We made it to a top-floor balcony suite in the protruding Trump Ocean Club Tower and joined one of the several expat cliques that run around Panama City. It was a mixture--a couple of young finance entrepreneurs, a rogue lawyer, a currency trader, and my security fixer. Everyone seemed as fired up as Brian about U.S. policy.
“People don’t leave the United States because they want to do illegal business,” someone said, ”We follow the rules. We just think that the rules better suit us down here. I feel like I have more control. Paying taxes is a big issue—the United States is making it really tough to be an expat.”
“My best friend is Bolivian and he went to New York with 11 friends back in the early 90s to find American Dream,” said another. “Take a guess how many stayed? Zero. Not one is still living in the U.S. He told me that the American dream for them has now become the Bolivian dream. Meaning its easier to make money, its easier to do business, its easier to prosper, in Bolivia. This is a country we make fun of and most Americans think is in Africa.”

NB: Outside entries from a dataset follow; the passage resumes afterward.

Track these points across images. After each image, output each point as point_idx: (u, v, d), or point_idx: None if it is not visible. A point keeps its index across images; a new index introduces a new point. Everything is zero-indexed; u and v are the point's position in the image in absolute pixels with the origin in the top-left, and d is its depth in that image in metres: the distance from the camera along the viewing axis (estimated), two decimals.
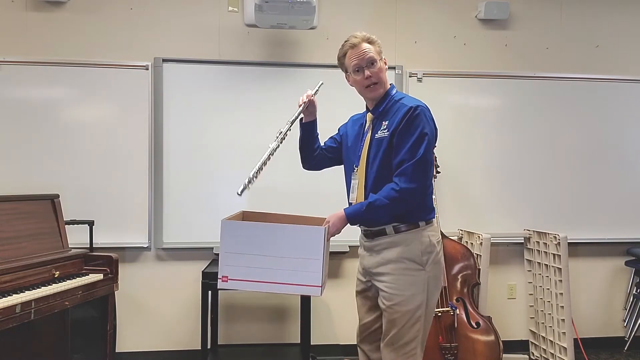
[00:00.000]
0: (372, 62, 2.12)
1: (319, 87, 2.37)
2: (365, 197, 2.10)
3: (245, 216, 2.37)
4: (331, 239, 2.21)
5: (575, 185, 3.82)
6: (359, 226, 2.21)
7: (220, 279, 2.01)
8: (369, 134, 2.16)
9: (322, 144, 2.44)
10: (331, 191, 2.98)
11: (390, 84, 2.20)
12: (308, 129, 2.35)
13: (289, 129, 2.22)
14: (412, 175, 1.98)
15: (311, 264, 1.99)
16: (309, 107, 2.30)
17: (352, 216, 2.05)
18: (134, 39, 3.53)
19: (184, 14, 3.57)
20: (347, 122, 2.42)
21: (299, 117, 2.29)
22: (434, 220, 2.17)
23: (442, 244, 2.18)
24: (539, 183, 3.79)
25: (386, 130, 2.07)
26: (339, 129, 2.45)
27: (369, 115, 2.21)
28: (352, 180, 2.20)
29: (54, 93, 3.44)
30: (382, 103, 2.15)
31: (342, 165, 2.36)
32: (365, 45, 2.14)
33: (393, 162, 2.04)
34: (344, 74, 2.24)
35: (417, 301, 2.04)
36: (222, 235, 2.04)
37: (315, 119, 2.36)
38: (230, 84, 3.56)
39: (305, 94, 2.28)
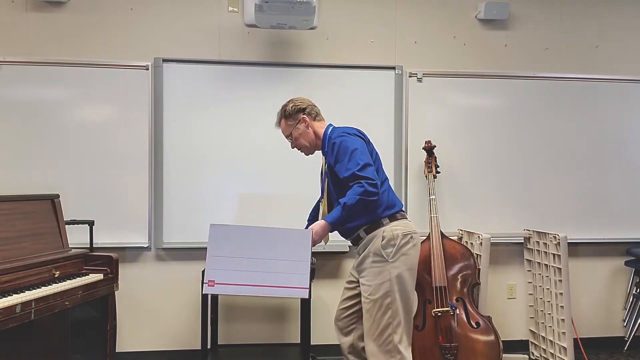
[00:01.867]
0: (288, 138, 2.59)
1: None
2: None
3: None
4: (330, 239, 2.30)
5: (575, 185, 3.82)
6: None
7: (206, 283, 2.03)
8: (324, 169, 2.53)
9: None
10: None
11: (328, 125, 2.56)
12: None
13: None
14: (361, 172, 2.26)
15: (299, 266, 2.04)
16: None
17: (333, 220, 2.28)
18: (134, 39, 3.53)
19: (184, 14, 3.57)
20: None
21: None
22: (400, 215, 2.43)
23: (413, 237, 2.39)
24: (539, 183, 3.79)
25: (327, 163, 2.45)
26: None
27: (323, 157, 2.57)
28: (320, 207, 2.62)
29: (54, 93, 3.44)
30: (324, 145, 2.50)
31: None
32: (281, 125, 2.59)
33: (342, 178, 2.32)
34: None
35: (382, 289, 2.30)
36: (210, 238, 2.07)
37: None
38: (230, 84, 3.56)
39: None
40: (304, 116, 2.54)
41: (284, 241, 2.05)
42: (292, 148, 2.60)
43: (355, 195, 2.22)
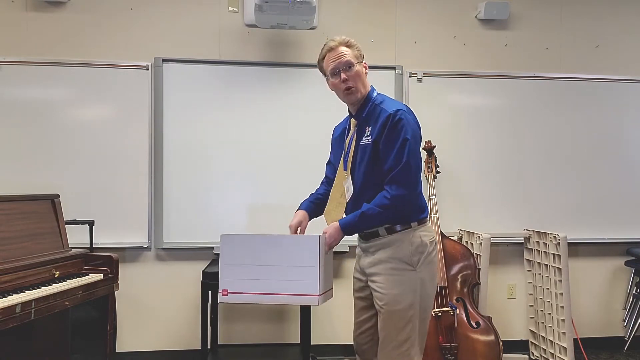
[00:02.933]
0: (349, 66, 2.10)
1: None
2: (353, 203, 2.14)
3: None
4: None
5: (575, 185, 3.82)
6: None
7: (220, 292, 2.05)
8: (354, 140, 2.16)
9: (324, 178, 2.42)
10: None
11: (371, 87, 2.19)
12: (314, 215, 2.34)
13: None
14: (401, 182, 2.01)
15: (308, 272, 2.01)
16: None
17: (346, 226, 2.07)
18: (134, 39, 3.53)
19: (184, 14, 3.57)
20: (333, 134, 2.40)
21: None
22: (428, 219, 2.18)
23: (436, 244, 2.18)
24: (539, 183, 3.79)
25: (370, 137, 2.09)
26: (331, 145, 2.41)
27: (353, 121, 2.20)
28: (344, 184, 2.20)
29: (54, 93, 3.44)
30: (364, 108, 2.14)
31: None
32: (343, 49, 2.12)
33: (383, 169, 2.05)
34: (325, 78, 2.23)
35: (407, 301, 2.05)
36: (222, 248, 2.08)
37: (308, 214, 2.32)
38: (230, 84, 3.55)
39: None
40: (365, 64, 2.17)
41: (293, 248, 2.04)
42: (342, 80, 2.10)
43: (378, 208, 2.02)
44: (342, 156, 2.22)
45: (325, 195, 2.31)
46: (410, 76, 3.70)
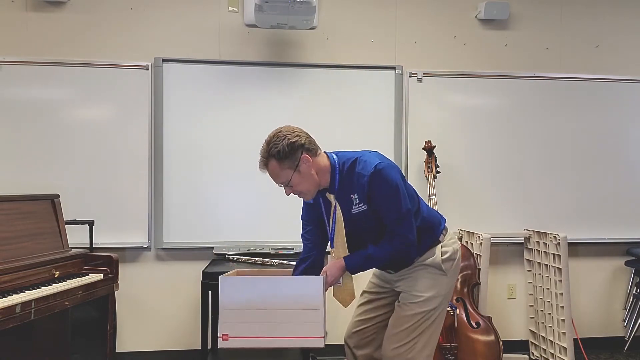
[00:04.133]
0: (285, 184, 2.03)
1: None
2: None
3: (239, 274, 2.36)
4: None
5: (575, 185, 3.82)
6: None
7: (220, 337, 2.01)
8: (338, 213, 2.09)
9: (305, 235, 2.30)
10: None
11: (328, 155, 2.10)
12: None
13: None
14: (402, 228, 2.02)
15: (312, 314, 1.98)
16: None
17: (352, 267, 2.07)
18: (134, 39, 3.53)
19: (184, 14, 3.57)
20: (304, 207, 2.30)
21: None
22: (447, 227, 2.23)
23: (459, 249, 2.24)
24: (539, 183, 3.79)
25: (362, 204, 2.04)
26: (302, 214, 2.31)
27: (329, 195, 2.11)
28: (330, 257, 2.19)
29: (54, 93, 3.44)
30: (334, 180, 2.06)
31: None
32: (271, 168, 2.02)
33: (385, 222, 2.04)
34: None
35: (434, 303, 2.11)
36: (221, 291, 2.03)
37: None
38: (230, 84, 3.55)
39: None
40: (306, 155, 1.99)
41: (295, 290, 2.00)
42: (287, 195, 2.07)
43: (382, 252, 2.04)
44: (329, 231, 2.16)
45: (312, 260, 2.23)
46: (410, 76, 3.70)
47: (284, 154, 1.97)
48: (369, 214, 2.04)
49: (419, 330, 2.10)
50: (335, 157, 2.10)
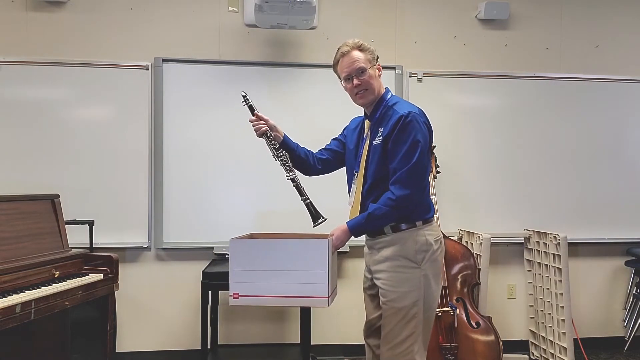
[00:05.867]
0: (361, 72, 2.14)
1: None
2: (361, 203, 2.18)
3: (253, 237, 2.42)
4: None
5: (575, 185, 3.82)
6: None
7: (231, 296, 2.11)
8: (367, 141, 2.20)
9: (323, 147, 2.47)
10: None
11: (386, 88, 2.23)
12: (285, 148, 2.37)
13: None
14: (407, 182, 2.04)
15: (317, 275, 2.07)
16: (268, 132, 2.34)
17: (354, 228, 2.13)
18: (134, 39, 3.53)
19: (184, 14, 3.57)
20: (349, 125, 2.44)
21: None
22: (434, 219, 2.21)
23: (442, 243, 2.22)
24: (539, 183, 3.79)
25: (380, 137, 2.12)
26: (343, 130, 2.47)
27: (367, 122, 2.25)
28: (352, 185, 2.26)
29: (54, 93, 3.44)
30: (378, 110, 2.18)
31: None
32: (355, 54, 2.15)
33: (389, 169, 2.09)
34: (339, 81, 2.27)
35: (411, 298, 2.09)
36: (231, 253, 2.14)
37: (284, 137, 2.39)
38: (230, 84, 3.55)
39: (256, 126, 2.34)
40: (380, 65, 2.20)
41: (301, 252, 2.09)
42: (355, 86, 2.15)
43: (384, 207, 2.05)
44: (355, 158, 2.26)
45: (312, 159, 2.39)
46: (410, 76, 3.70)
47: (368, 51, 2.16)
48: (379, 150, 2.11)
49: (406, 328, 2.09)
50: (390, 94, 2.22)
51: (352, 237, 2.17)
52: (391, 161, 2.07)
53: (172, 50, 3.54)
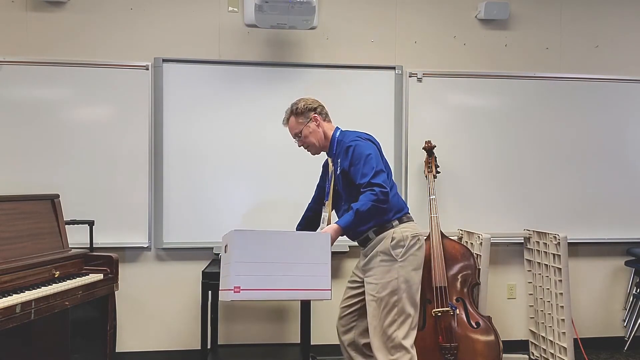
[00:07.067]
0: (298, 137, 2.58)
1: None
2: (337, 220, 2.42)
3: None
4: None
5: (575, 185, 3.82)
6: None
7: (232, 290, 2.02)
8: (333, 174, 2.56)
9: (311, 201, 2.83)
10: None
11: (336, 127, 2.60)
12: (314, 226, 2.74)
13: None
14: (377, 181, 2.31)
15: (320, 268, 2.09)
16: None
17: (345, 225, 2.31)
18: (134, 39, 3.53)
19: (184, 14, 3.57)
20: (324, 163, 2.78)
21: None
22: (409, 215, 2.52)
23: (420, 238, 2.48)
24: (539, 183, 3.79)
25: (340, 168, 2.47)
26: (321, 172, 2.82)
27: (329, 159, 2.64)
28: (322, 212, 2.61)
29: (54, 93, 3.44)
30: (333, 147, 2.56)
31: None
32: (291, 122, 2.58)
33: (358, 188, 2.35)
34: None
35: (390, 287, 2.37)
36: (233, 245, 2.06)
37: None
38: (230, 84, 3.56)
39: None
40: (316, 115, 2.56)
41: (304, 245, 2.09)
42: (299, 147, 2.61)
43: (368, 202, 2.28)
44: (327, 188, 2.62)
45: (313, 211, 2.75)
46: (410, 76, 3.70)
47: (300, 111, 2.56)
48: (342, 177, 2.46)
49: (388, 316, 2.35)
50: (339, 131, 2.60)
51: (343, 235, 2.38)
52: (357, 179, 2.35)
53: (172, 50, 3.54)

There has been an evolution in Panama since the U.S. gave control of the canal-zone back to the local government in 1999. Back when the country was under Noriega’s control, nothing could be trafficked or laundered without him being a part of it. But after the U.S. invaded and took Noriega out, a whole new business mind opened up, and as a reaction to the old regime’s control the government passed permissive banking and privacy laws.
“Ten years ago, the drug cartels were blatantly laundering money through the national bank,” Brian said. “I’m talking about strict [special] deposits; walking in with wheelbarrows full of loose cash. Its like they have their own little Switzerland smack dab in the middle of the drug route.
“That’s not happening anymore because of new regulations imposed by the United States. But the money laundering didn’t stop; it just adapted. The regulation made it harder to deposit big amounts of money, so the cartels just opened up there own banks.
“First it was the Colombian cartels, then it was the Mexican cartels, and now it’s the Guatemalans, who people don’t even know about yet. It’s a perfect stop right before all the drugs go into the United States, and they bring the money down to Panama. Once it gets here, they could chunk 50 million dollars into their own bank, but that would still raise a red flag. So instead, they start our own construction company and put all the money into building a high-rise. Entire floors in these buildings are empty, and the prices of the units are completely out of the market. I’ve seen a thousand-square-foot apartment listed for $300,000. The point is not to sell it; the point is to get money washed through. There are no fire sales in Panama. Nobody has to sell anything because everyone is liquid. Nobody owes the bank. They are the bank.”
A Copa Airline pilot arrived at the party and immediately declared that we should not waste anymore time, accept the inevitable, and leave for the strip club.
The next morning I was back in the non-profit gym training with the locals. It was a bizarre feeling to step back on the mats after my education on the illicit side of Panama City. The fighters, mostly from the notorious El Chorrillo barrio, aren’t allowed in the places we’d visited the night before. Though the high-rises and lavish clubs are only blocks away from the gym, the economic and cultural dichotomy is severe. Thinking about it was making my hangover worse.
Before jiu jitsu class, I recounted my experiences from the night before and confessed that at some point in the evening a beautiful 22-year old Venezuelan woman had stolen my watch during a lap dance. Everyone laughed at me.
Steve, the owner of the gym, smiled and said, “Listen, bro, it’s like I tell my Christian friends. “Everyone wants to go to heaven, but nobody wants to die.”